Supercharging Llama 3.1 across NVIDIA Platforms

Originally published at: Supercharging Llama 3.1 across NVIDIA Platforms | NVIDIA Technical Blog

Meta’s Llama collection of large language models are the most popular foundation models in the open-source community today, supporting a variety of use cases. Millions of developers worldwide are building derivative models, and are integrating these into their applications.  With Llama 3.1, Meta is launching a suite of large language models (LLMs) as well as…

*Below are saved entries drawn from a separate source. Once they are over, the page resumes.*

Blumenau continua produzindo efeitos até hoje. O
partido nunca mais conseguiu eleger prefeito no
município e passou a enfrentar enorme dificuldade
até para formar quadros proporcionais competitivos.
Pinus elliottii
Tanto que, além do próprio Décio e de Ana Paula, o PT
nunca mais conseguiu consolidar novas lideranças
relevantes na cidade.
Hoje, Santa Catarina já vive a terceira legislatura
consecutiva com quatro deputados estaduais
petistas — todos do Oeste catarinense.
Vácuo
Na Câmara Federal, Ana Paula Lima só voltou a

I’ve tried running llama 3.1 with tensor parallelism, but it seems like the functionality is now broken on triton + tensorrtllm_backend?

Have you tried following the suggestion in this thread? Disabling trt overlap and using same batch size between Triton and engine build?

I’ve tried same batch size, but there was no benefit. Updated thread Unable to launch triton server with TP · Issue #577 · triton-inference-server/tensorrtllm_backend · GitHub

trt overlap is already disabled too in the latest tensorrt_llm packages (I’m building from source to support llama3.1)

The step that worked for most people was to disable custom_all_reduce, but that’s not possible in the latest trtllm-build cli.

@anjshah, do you have recommendations? This seems like a problem common to quite a few people, judging by the Issues.

Hi @dhruv13 - let me try to repro the issue on my end and will get back!

1 Like

Thank you @anjshah ! It probably doesn’t matter if you’re using the latest trtllm package, but if you’re building from source you could use the commit: GitHub - NVIDIA/TensorRT-LLM at 74b324f6673d1d8a836e05e506dea2234b22ccc8

Hi @dhruv13 - Can you try with v0.12 as shared in this thread? TensorRT-LLM v0.12.0 was just released today and introduced many build command changes. Updated steps are here. Please keep us posted with log file details if you are still encountering issues

Sure. I was on a 0.13 dev build, but I’ll try the official 0.12 release now and get back here.
Thanks!

I tried the latest triton server image, but to no avail. I’ve pasted the logs in Github (same link as earlier)
Thanks!

which triton server image did you use?

It’s nvcr.io/nvidia/tritonserver:24.08-trtllm-python-py3
Thanks!

Can you use the officially released v0.12.0 of TensorRT-LLM, not the dev version? And can you try without enabling --reduce_fusion? It’s disabled by default, so please try as per the steps here

Hi @anjshah, can you recommend which official docker image to use for triton server with trtllm backend?

Note that as per this comment from Kris Hung (Nvidia), the versions I’m using are the officially supported versions in the latest triton server with TRTLLM backend.